What needs to be done.
Leave the pictures aside and give back every entry below word for word.

Data shown.
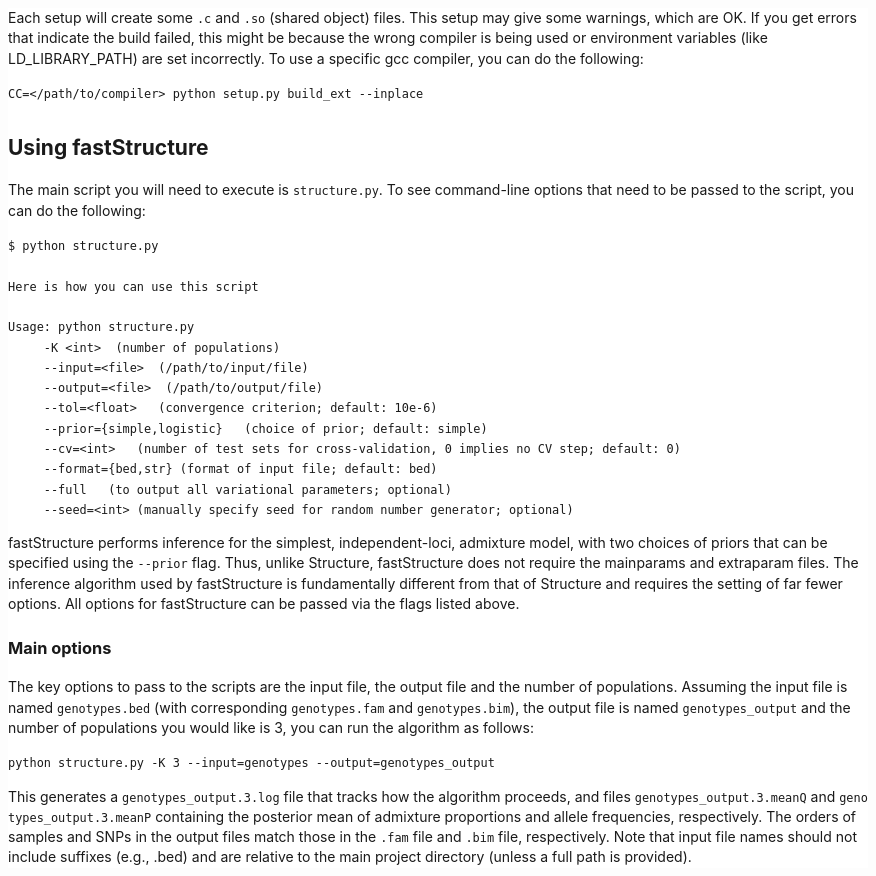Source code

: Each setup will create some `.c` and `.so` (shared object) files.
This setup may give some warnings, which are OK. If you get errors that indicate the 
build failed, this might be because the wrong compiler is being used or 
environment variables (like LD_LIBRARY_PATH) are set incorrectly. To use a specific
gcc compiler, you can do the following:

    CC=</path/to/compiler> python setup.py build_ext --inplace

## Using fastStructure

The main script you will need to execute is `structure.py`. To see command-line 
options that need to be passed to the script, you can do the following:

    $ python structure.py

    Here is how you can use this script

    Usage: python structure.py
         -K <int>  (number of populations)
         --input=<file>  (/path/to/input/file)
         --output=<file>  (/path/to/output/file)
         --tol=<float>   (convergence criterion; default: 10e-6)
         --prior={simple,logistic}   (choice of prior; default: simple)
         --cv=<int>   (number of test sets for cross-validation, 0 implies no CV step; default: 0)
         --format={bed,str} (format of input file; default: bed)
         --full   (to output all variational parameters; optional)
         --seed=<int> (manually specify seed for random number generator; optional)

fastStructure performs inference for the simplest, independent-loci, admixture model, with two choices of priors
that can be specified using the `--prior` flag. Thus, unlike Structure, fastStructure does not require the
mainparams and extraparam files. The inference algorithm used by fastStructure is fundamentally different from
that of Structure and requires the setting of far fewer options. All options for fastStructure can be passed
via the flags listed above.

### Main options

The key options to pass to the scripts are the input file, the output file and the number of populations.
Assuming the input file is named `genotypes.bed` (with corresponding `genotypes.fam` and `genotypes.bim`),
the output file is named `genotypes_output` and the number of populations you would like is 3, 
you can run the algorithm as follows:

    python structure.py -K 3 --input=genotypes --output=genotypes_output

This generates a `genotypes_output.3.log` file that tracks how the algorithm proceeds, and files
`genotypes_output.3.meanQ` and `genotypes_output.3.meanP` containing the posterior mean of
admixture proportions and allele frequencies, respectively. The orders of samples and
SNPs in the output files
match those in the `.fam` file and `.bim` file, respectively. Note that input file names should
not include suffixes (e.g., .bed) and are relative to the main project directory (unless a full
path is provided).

Task response.
Source code

: Each setup will create some `.c` and `.so` (shared object) files.
This setup may give some warnings, which are OK. If you get errors that indicate the 
build failed, this might be because the wrong compiler is being used or 
environment variables (like LD_LIBRARY_PATH) are set incorrectly. To use a specific
gcc compiler, you can do the following:

    CC=</path/to/compiler> python setup.py build_ext --inplace

## Using fastStructure

The main script you will need to execute is `structure.py`. To see command-line 
options that need to be passed to the script, you can do the following:

    $ python structure.py

    Here is how you can use this script

    Usage: python structure.py
         -K <int>  (number of populations)
         --input=<file>  (/path/to/input/file)
         --output=<file>  (/path/to/output/file)
         --tol=<float>   (convergence criterion; default: 10e-6)
         --prior={simple,logistic}   (choice of prior; default: simple)
         --cv=<int>   (number of test sets for cross-validation, 0 implies no CV step; default: 0)
         --format={bed,str} (format of input file; default: bed)
         --full   (to output all variational parameters; optional)
         --seed=<int> (manually specify seed for random number generator; optional)

fastStructure performs inference for the simplest, independent-loci, admixture model, with two choices of priors
that can be specified using the `--prior` flag. Thus, unlike Structure, fastStructure does not require the
mainparams and extraparam files. The inference algorithm used by fastStructure is fundamentally different from
that of Structure and requires the setting of far fewer options. All options for fastStructure can be passed
via the flags listed above.

### Main options

The key options to pass to the scripts are the input file, the output file and the number of populations.
Assuming the input file is named `genotypes.bed` (with corresponding `genotypes.fam` and `genotypes.bim`),
the output file is named `genotypes_output` and the number of populations you would like is 3, 
you can run the algorithm as follows:

    python structure.py -K 3 --input=genotypes --output=genotypes_output

This generates a `genotypes_output.3.log` file that tracks how the algorithm proceeds, and files
`genotypes_output.3.meanQ` and `genotypes_output.3.meanP` containing the posterior mean of
admixture proportions and allele frequencies, respectively. The orders of samples and
SNPs in the output files
match those in the `.fam` file and `.bim` file, respectively. Note that input file names should
not include suffixes (e.g., .bed) and are relative to the main project directory (unless a full
path is provided).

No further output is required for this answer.